I know that all of you here have heard of the President's Advisory Commission on Educational Excellence for Hispanic Americans and the White House Initiative on Educational Excellence for Hispanic Americans -- both previously existed. But we also know from months of working closely with Hispanic groups,

including many of you here, that this administration needed to do more.

Together with Hispanic leaders in education, civil rights and business, we put our hearts and minds into finding the means to address the problems affecting the education of young Hispanic Americans. This executive order is far-reaching. It is a commitment to education for all Americans.

First, the order establishes a commission that will be made up from leaders of the Hispanic American community. Using the national education goals, this commission will track how Hispanics are doing and recommend ways to improve performance. The commission will also look for ways to better involve government and the private sector in helping Hispanic students to achieve these goals.

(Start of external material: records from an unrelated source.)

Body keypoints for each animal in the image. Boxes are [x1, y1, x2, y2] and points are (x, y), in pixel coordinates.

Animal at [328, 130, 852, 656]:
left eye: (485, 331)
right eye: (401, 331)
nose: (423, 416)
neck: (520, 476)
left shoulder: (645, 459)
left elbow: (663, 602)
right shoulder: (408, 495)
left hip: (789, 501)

The order will also marshal together the resources of the federal government by using an interagency working group. This is important because the problems in the education of young Latinos are tied to other areas -- to poverty, to unemployment, to crime, to language barriers, to the breakdown of family -- to name only a few. We need to address these problems in their entirety because that is the only way to make progress long lasting. Agencies will set goals, and they will not get lost in a bureaucracy. Each executive department in every agency taking part will appoint a senior official to oversee their part of this program.

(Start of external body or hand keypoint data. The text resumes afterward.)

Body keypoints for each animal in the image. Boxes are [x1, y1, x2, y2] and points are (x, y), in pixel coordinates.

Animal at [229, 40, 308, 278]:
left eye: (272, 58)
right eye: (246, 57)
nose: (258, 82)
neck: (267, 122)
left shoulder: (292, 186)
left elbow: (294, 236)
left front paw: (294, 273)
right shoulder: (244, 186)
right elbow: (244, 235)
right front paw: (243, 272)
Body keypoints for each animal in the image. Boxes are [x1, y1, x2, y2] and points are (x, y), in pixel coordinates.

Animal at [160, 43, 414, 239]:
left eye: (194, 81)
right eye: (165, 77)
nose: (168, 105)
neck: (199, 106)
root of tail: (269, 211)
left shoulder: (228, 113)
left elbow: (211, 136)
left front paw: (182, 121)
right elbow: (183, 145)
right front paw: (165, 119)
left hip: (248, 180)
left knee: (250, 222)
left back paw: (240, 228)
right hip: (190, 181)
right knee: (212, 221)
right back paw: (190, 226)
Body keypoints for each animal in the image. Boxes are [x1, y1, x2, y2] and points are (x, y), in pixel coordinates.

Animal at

We will also move to increase Hispanic American population participation in all federal education programs. And every step of the way, we will continue to consult with the people and the organizations who have long been studying the education of Hispanics, and that includes many of you here today.

This executive order expands on steps we have already taken for education. We propose an increase of $700 million for the Title I provision and to increase the access to Title I funds for Hispanic children by removing a major obstacle -- the requirement that a child have limited proficiency in English. We propose a 12 percent increase in funding for bilingual education. We have proposed, as I said, direct student loans to lower the interest rates and the costs and ease the repayment of student loans. We have proposed a national service program that has already passed that this year we'll provide the opportunity for 20,000, and three years from now 100,000, young Americans to earn money against their higher education by performing service in their communities.

But we all know that with these best efforts government can only provide part of the solution. We can only succeed if all of us take personal responsibility for our families, our communities, our educational institutions, and our countries.

The ties of family have been a great strength in Hispanic America. These ties fortified by opportunity can nurture and keep a child on a straight and strong path going forwards and upwards through the generations. We have to continue to support that as well.

And now, I would like to sign this executive order and ask Representative Serrano, representing the Congressional Hispanic Caucus, to come up. I see Representative Luis Guttierrez, from Illinois, here also. Did I miss anyone else in the Caucus? I think I saw everyone else.

You shouldn't hide your light under a bushel back there. (Laughter.) I'd like to ask Norma Cantu, Juliet Garcia, Laudelina Martinez to join me; along with Raul Yzaguirre of La Raza; Luis Nunez from the National Puerto Rican Coalition; Mario Mareno from MALDEF; Gilbert Chavez from the Association of Hispanic Federal Employees;

and Hilda Crespo from Aspira to come up and we will sign the executive order. Please come up.